The pathfinder projects are adding value in various ways. They promote a local ‘customer perspective’ in public service provision, identifying local problems, and encouraging providers to pursue ‘joined up solutions. They encourage the greater involvement of local people in decision-making and consultation about services. They achieve these results by bringing residents, community groups and providers together at a neighbourhood level in a way that improves providers’ understanding of local problems and ability to target services on local needs.
The projects also support economic development, working closely with employment services and training providers to improve the ‘targeting, tailoring and take up’ of their services, to support local people in finding work. Worklessness is a key issue in many Pathfinder areas and they improve access to jobs, and more generally promote enterprise and inward investment, not least through helping to improve the attractiveness and safety of the area.
The Local Government White Paper set out a series of ambitions for local government, calling for more responsive services, empowered and cohesive communities and strong local leadership focused on improving whole areas rather than just individual services.
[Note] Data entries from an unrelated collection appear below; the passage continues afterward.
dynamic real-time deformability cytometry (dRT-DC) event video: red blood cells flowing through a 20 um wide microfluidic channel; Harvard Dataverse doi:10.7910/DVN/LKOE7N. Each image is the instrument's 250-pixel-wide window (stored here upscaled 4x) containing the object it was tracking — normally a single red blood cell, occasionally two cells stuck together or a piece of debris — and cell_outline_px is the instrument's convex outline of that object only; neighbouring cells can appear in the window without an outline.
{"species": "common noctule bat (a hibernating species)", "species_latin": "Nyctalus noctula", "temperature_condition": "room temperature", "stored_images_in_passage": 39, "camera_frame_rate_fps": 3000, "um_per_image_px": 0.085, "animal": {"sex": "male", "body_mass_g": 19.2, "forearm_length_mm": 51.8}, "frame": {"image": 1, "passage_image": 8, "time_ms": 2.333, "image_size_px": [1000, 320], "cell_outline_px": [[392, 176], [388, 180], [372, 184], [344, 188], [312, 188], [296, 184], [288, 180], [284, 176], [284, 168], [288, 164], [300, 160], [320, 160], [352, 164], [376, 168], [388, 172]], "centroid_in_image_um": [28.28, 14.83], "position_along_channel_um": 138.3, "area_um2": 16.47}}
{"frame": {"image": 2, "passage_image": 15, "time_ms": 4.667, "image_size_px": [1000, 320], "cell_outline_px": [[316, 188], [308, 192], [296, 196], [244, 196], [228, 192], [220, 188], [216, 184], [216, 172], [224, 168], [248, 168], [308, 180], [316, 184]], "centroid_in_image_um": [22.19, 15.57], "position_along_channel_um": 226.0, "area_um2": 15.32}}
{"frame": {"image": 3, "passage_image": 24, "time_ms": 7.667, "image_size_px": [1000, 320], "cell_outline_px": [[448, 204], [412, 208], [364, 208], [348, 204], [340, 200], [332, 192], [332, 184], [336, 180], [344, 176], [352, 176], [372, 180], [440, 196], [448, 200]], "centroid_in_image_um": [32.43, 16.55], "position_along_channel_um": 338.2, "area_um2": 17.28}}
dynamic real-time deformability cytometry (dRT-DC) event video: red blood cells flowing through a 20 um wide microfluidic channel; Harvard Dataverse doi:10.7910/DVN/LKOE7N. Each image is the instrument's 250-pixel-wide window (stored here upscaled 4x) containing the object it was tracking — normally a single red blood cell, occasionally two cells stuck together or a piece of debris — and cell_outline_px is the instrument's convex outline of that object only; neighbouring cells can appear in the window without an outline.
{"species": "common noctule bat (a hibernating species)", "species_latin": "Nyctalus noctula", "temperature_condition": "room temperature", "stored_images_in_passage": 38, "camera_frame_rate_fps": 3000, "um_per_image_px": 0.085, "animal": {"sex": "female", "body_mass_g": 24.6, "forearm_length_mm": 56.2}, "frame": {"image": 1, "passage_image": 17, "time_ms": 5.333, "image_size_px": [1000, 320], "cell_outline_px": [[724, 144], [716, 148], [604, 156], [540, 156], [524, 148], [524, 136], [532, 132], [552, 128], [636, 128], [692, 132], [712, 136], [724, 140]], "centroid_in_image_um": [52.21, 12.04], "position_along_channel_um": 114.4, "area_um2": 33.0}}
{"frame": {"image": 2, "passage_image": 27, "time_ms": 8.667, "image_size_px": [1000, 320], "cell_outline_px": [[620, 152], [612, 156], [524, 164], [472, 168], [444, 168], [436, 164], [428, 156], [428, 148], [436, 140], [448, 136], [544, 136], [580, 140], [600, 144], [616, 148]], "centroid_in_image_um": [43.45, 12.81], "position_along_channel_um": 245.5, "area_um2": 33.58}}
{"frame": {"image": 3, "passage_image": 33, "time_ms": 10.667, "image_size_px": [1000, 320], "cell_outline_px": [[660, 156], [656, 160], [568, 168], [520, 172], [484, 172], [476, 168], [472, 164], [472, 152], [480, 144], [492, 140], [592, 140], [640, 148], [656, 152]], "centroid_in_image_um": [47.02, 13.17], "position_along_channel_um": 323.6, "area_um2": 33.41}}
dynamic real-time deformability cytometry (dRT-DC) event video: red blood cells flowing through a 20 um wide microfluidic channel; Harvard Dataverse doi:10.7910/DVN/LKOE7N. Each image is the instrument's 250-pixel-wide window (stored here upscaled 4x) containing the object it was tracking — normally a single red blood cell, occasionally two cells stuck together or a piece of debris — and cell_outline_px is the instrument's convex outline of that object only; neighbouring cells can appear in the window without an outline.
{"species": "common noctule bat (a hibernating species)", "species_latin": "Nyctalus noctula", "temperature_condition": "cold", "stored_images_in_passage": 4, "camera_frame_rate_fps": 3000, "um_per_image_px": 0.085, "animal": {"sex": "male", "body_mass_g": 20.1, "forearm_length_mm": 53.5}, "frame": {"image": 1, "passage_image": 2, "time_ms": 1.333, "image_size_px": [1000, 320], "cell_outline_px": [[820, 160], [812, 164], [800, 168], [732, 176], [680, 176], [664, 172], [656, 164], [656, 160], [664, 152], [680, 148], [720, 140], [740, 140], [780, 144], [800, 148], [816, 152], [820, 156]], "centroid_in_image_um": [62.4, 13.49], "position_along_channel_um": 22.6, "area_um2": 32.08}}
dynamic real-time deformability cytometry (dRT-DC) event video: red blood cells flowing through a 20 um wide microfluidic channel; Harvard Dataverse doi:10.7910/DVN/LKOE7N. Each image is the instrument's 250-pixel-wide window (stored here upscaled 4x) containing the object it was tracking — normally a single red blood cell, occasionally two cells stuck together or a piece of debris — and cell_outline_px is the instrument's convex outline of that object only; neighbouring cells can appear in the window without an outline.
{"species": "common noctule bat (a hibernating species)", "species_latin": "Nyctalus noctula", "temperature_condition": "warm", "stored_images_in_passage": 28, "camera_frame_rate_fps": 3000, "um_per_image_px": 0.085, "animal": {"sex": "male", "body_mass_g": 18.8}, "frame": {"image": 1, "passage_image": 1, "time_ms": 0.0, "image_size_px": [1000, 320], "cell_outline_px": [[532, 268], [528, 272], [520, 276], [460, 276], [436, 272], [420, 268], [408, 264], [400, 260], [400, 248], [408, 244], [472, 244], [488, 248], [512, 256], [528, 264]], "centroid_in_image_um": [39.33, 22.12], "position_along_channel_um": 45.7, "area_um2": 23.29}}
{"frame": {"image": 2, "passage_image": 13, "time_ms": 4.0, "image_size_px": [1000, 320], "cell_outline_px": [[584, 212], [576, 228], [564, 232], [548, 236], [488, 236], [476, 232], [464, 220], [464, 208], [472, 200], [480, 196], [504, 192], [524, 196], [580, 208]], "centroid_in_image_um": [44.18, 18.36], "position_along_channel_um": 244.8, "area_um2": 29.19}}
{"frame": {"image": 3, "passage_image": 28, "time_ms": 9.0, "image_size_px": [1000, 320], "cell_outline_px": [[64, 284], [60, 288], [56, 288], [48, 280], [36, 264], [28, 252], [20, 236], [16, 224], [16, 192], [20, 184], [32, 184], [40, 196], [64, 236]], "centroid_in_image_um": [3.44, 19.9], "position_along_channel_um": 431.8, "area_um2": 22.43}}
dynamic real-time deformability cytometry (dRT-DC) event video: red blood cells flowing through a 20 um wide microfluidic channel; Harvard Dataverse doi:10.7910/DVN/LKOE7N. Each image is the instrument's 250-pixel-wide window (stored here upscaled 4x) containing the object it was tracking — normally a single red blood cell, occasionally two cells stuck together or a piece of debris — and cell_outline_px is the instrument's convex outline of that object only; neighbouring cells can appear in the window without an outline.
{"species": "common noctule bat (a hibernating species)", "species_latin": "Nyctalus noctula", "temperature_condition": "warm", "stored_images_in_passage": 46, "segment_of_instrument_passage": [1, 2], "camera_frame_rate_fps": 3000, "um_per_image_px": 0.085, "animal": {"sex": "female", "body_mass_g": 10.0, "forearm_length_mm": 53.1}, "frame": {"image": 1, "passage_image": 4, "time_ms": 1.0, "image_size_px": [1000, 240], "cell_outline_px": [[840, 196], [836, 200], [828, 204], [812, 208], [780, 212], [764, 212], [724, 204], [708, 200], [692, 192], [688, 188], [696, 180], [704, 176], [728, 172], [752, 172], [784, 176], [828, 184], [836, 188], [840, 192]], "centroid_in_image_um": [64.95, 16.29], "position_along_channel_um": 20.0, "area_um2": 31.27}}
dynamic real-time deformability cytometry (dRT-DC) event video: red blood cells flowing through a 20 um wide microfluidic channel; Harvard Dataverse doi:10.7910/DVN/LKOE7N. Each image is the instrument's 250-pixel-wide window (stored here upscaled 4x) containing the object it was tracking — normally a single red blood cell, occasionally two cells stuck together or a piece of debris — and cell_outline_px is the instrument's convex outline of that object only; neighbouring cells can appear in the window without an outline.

Neighbourhood management initiatives can make an important contribution to this vision with a focus on ‘place and citizen’ rather than individual ‘service silos’. As well as pushing for change, they are also helping to deliver it.
The report concludes with the question whether it is now appropriate for neighbourhood management and other neighbourhood working arrangements to make the transition from being short-term regeneration initiatives to being a long-term feature of local government’s approach to governance and service delivery.